Pattern 17: Registry Partitioning Strategies

Source: lib/elixir/lib/registry.ex:310-350 (start_link partitioning docs)

What it does: Duplicate registries support two partitioning strategies:

  • {:duplicate, :pid} (default) — groups entries by the registering process's PID. Good for few keys with many entries (e.g., one PubSub topic with many subscribers).
  • {:duplicate, :key} — groups entries by key. Good for many keys with few entries each (e.g., many topics with few subscribers).

Why: The partitioning strategy determines which partition(s) need to be scanned during lookup. With :key partitioning, a key lookup hits exactly one partition (O(1) partitions). With :pid partitioning, key lookups must scan all partitions but process-based operations (unregister on death) are localized.

Anti-pattern: Using default :pid partitioning with millions of unique keys and frequent lookups. Each lookup scans all partitions. Switch to {:duplicate, :key}.

Code example from source:

# Many topics, few subscribers each — use key partitioning
Registry.start_link(
  keys: {:duplicate, :key},
  name: MyApp.TopicRegistry,
  partitions: System.schedulers_online()
)

# Few topics, many subscribers — use pid partitioning (default)
Registry.start_link(
  keys: :duplicate,
  name: MyApp.BroadcastRegistry,
  partitions: System.schedulers_online()
)

Pattern 18: init/1 Return Values — The Full Spectrum

Source: lib/elixir/lib/gen_server.ex:498-545 (init callback spec)
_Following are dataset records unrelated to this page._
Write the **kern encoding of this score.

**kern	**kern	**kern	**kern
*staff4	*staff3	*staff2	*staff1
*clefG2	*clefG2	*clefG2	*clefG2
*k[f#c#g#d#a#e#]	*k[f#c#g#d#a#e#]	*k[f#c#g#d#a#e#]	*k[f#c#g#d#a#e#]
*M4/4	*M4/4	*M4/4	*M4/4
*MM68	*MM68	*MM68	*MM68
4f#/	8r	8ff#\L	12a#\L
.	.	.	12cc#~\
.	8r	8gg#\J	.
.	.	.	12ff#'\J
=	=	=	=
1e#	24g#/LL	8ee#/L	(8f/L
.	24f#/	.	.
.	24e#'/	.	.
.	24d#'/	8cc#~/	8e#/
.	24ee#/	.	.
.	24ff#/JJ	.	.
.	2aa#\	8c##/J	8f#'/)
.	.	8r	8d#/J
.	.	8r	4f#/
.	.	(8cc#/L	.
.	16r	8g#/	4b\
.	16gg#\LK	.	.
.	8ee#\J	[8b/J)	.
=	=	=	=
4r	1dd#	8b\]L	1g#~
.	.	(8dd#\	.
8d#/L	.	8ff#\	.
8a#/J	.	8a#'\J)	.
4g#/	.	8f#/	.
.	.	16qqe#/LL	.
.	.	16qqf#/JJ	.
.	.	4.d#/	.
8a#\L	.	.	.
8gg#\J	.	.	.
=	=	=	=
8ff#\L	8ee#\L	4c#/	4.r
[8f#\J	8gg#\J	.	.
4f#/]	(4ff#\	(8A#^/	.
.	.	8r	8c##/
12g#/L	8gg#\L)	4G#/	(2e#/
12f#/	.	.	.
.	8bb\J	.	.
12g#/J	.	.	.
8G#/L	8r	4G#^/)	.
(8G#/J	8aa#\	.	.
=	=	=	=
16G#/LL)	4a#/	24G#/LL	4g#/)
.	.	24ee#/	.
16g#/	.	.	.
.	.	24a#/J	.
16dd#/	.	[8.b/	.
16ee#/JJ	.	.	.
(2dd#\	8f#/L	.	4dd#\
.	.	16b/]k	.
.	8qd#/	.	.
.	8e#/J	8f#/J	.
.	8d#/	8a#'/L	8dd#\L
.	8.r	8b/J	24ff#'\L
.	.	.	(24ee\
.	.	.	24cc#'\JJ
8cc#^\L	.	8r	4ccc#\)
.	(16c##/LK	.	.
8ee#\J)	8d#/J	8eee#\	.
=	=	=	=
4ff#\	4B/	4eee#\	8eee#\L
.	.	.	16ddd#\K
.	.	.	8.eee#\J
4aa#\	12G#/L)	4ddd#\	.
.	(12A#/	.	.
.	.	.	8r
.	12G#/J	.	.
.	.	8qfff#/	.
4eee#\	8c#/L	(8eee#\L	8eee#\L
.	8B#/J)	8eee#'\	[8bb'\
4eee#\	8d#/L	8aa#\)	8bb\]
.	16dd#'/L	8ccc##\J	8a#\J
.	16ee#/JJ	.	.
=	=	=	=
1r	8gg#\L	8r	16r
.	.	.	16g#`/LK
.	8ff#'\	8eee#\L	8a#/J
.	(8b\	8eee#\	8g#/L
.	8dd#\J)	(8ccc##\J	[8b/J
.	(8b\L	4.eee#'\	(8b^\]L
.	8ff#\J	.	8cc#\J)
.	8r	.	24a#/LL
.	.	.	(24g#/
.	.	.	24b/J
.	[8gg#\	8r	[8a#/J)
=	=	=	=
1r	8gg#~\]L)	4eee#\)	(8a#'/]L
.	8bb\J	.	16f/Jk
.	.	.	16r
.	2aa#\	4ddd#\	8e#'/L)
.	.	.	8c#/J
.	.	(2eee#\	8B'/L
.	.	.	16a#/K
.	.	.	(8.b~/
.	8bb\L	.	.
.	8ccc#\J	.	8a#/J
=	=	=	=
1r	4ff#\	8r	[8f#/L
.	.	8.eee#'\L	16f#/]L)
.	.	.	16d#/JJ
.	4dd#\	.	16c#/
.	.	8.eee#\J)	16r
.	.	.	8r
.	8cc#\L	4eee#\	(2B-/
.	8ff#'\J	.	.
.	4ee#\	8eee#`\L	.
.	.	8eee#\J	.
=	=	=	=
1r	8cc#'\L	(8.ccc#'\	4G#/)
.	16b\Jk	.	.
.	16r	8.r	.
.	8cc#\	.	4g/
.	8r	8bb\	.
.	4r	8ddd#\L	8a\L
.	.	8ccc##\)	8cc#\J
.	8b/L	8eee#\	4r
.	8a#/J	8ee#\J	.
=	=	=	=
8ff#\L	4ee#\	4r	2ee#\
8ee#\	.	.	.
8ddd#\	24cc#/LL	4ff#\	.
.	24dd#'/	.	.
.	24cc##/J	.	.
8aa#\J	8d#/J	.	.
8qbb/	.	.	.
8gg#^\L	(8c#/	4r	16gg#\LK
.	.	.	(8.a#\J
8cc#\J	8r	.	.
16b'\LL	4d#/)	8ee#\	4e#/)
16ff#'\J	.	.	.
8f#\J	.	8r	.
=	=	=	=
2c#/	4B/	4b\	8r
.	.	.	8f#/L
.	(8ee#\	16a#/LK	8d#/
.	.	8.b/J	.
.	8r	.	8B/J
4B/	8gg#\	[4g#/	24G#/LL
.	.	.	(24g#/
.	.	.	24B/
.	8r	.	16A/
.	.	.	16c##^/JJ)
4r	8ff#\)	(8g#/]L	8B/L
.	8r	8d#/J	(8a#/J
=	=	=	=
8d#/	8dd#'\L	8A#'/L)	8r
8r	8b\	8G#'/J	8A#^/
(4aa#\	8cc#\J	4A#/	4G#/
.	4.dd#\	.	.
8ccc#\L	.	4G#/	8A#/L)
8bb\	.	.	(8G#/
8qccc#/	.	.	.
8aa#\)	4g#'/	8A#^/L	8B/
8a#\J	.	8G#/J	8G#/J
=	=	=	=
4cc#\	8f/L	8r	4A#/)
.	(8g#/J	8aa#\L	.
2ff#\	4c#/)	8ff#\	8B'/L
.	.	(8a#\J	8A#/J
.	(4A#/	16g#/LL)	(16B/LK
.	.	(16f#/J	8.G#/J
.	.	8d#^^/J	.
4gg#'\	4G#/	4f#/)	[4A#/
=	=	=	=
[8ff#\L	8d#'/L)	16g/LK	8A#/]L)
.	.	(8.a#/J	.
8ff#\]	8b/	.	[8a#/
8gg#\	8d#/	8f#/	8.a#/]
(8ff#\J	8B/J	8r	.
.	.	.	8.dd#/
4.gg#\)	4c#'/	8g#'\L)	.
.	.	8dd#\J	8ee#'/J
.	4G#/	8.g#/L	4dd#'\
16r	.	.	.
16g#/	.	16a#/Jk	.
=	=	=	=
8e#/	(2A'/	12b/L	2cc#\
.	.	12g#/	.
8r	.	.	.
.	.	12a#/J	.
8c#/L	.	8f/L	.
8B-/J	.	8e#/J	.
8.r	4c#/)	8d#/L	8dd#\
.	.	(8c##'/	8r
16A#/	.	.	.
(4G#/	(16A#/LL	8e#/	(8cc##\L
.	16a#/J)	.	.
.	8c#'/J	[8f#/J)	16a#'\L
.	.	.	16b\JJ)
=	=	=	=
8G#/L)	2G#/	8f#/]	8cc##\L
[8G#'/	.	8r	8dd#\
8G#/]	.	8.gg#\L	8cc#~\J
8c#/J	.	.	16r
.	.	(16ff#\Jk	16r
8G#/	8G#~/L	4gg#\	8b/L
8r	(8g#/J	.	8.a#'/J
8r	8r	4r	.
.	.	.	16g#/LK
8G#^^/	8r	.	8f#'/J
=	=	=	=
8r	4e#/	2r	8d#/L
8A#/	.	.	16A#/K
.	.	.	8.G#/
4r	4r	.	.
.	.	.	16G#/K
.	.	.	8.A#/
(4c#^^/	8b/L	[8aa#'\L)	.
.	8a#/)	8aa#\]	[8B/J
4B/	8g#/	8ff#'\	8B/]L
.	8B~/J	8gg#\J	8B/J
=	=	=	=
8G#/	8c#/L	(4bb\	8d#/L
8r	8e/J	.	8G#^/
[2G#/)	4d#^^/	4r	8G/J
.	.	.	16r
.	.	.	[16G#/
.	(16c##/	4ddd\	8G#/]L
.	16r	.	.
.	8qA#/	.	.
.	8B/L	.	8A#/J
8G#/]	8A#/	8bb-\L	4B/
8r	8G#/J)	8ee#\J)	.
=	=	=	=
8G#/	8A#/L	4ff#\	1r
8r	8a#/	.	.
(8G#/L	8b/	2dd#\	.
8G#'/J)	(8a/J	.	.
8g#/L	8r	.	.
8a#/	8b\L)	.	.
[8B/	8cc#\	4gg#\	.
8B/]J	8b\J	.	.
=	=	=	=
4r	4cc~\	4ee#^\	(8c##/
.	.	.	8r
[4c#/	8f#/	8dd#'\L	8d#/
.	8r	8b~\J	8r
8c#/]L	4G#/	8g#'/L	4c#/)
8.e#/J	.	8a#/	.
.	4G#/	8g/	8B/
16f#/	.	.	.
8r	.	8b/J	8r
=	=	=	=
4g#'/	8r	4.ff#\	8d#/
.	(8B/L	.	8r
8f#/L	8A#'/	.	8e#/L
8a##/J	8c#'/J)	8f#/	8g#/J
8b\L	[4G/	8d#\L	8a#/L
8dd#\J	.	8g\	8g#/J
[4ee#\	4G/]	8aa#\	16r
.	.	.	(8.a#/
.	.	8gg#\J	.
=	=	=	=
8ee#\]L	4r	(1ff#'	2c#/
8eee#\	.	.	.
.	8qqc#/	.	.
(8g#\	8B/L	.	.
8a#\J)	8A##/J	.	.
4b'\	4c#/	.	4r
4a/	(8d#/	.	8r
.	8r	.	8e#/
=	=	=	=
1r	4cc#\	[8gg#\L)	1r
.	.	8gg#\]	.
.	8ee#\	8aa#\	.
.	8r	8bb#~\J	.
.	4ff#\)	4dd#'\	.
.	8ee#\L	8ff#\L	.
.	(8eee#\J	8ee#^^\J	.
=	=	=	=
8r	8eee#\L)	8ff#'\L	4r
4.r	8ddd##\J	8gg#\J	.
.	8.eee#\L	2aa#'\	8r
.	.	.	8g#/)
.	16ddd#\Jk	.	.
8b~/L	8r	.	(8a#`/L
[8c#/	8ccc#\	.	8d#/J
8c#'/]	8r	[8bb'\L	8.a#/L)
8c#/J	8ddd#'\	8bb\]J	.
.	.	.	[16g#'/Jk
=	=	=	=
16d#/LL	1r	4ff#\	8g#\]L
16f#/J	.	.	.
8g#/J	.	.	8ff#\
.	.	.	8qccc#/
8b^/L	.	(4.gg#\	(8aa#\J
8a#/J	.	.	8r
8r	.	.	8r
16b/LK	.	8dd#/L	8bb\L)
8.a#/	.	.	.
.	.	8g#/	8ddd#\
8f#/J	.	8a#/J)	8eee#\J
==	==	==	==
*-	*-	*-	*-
What it does: init/1 supports five return values:

  • {:ok, state} — normal start
  • {:ok, state, timeout} — start with idle timeout
  • {:ok, state, :hibernate} — start and immediately hibernate (GC + compact heap)
  • {:ok, state, {:continue, arg}} — start then immediately invoke handle_continue
  • :ignore — don't start, supervisor treats as successful (child can be restarted later)
  • {:stop, reason} — initialization failed

Why: Each covers a real scenario:

  • :ignore — process is disabled by configuration but might be enabled later via Supervisor.restart_child/2
  • {:stop, reason} — unrecoverable initialization failure
  • :hibernate — process will be idle for a long time, minimize memory
  • {:continue, _} — split fast init from slow setup

Anti-pattern: Using {:stop, reason} when :ignore is appropriate. If a feature is disabled by config, :ignore keeps the child spec in the supervisor for later activation. {:stop, reason} signals a real failure.